You might’ve seen people on the internet saying “it’s like my autocomplete gets me.” Indeed, Keyboard protection AI has come a long way so much so that it can almost complete your sentences. So, why shouldn’t developers get the benefit of auto-complete too?
For years, IDEs (Integrated Development Environment) have tried to make development quicker by predicting the next part of a developer’s code. Now, startups like Codota are using AI to help developers with code completion on any code editor.
Yahav told me that Codota differs from other code completion AIs as it’s able to predict the next token completion by leaning on an AI-based code ‘dictionary.’ He added that the model is tuned to your needs and your development environment:
Codota’s model can be different for each developer, suited to their needs and their development environment. It is able to predict pontentially long completions for you that would have high likelyhood of appearing in your application.
This is different from when a code completed tool predicts common methods of completing that piece of code. For instance, if you’re building a class for students, Codota’s AI will suggest name and ID variable along with constructor for the class.

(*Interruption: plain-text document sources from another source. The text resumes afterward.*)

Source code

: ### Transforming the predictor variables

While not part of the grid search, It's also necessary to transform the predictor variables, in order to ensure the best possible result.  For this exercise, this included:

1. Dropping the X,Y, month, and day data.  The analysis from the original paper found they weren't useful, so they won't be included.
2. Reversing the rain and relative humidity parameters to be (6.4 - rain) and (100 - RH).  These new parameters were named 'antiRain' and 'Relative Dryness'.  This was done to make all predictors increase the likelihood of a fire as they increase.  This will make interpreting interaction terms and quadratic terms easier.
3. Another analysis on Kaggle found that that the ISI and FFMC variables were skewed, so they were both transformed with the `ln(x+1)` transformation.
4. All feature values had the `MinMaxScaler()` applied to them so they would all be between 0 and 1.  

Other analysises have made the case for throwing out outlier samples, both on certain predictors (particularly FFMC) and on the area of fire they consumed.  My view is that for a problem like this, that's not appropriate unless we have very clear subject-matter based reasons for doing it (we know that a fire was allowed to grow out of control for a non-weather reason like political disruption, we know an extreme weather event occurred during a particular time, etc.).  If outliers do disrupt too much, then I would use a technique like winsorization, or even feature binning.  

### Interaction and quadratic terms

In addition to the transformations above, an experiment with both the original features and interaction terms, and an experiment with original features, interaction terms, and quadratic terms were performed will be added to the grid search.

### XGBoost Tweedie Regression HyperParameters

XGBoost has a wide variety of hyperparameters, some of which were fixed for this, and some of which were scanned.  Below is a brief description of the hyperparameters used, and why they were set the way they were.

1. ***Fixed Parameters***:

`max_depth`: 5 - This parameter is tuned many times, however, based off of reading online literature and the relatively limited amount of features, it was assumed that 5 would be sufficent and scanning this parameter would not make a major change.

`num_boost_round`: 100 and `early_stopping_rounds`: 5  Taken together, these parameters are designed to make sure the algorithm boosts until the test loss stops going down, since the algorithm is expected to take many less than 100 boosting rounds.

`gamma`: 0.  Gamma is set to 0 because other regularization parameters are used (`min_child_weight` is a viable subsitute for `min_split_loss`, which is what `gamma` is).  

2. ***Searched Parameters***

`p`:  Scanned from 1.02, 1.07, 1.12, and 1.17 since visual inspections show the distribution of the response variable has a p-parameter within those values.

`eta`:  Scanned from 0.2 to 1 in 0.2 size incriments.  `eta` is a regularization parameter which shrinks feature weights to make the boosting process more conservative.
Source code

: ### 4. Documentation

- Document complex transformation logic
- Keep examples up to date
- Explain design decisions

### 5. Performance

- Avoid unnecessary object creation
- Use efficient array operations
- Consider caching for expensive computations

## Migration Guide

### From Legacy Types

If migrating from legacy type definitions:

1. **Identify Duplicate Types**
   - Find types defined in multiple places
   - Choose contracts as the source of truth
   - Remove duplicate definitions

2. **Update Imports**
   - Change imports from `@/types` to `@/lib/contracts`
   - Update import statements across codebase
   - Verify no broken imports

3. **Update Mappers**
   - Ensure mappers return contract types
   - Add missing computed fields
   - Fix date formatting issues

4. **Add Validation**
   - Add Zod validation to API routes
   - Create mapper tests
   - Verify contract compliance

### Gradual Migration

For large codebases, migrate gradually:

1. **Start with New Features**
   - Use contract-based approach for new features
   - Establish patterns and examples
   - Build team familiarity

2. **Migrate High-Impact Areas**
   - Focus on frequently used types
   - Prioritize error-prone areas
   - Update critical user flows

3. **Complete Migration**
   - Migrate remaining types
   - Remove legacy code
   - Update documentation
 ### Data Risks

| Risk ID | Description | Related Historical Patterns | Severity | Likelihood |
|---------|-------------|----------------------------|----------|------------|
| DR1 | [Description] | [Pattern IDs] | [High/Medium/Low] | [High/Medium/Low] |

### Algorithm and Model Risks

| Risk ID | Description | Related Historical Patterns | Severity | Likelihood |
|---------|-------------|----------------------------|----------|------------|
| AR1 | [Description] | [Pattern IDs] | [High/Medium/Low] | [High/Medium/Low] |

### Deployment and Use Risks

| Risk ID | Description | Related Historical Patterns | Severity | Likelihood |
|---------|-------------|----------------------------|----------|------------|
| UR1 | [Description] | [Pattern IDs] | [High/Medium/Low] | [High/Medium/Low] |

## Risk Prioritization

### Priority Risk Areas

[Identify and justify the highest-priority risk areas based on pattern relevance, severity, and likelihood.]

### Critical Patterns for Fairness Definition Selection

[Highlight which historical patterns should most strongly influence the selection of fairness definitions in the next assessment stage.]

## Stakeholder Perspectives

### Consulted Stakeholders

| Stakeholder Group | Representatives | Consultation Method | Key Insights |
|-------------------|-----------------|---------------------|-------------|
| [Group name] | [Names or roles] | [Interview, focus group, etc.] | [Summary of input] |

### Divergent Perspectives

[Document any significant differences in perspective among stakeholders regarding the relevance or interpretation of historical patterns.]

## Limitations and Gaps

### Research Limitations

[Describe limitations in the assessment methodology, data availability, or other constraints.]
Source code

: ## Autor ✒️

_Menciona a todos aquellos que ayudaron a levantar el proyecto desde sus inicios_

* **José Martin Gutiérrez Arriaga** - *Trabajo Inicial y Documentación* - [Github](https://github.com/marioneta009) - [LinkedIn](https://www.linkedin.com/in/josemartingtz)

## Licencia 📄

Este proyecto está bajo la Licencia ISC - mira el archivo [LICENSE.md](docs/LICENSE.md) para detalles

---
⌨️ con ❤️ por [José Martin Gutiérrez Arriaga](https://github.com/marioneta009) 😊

Last year, Codota acquired Tabnine, one of the most popular AI-based code-completion tools around. Tabnine’s algorithm is based on OpenAI’s GPT-2 natural language processing model. In contrast, Codota’s model is trained on tons of open-source code to understand semantics. Currently, more than a million developers use these products.
For its next steps, the company wants to allow developers to impart their knowledge to AI for specialized cases. For instance, if you’re using an API, AI will suggest you the right way to use it.
Adam Smith, Kite’s co-founder, is buoyant about AI’s role in programming. He said that he can imagine a future where every development environment uses machine learning for code-completion and provides assistance to the programmer so they can focus more on problem-solving.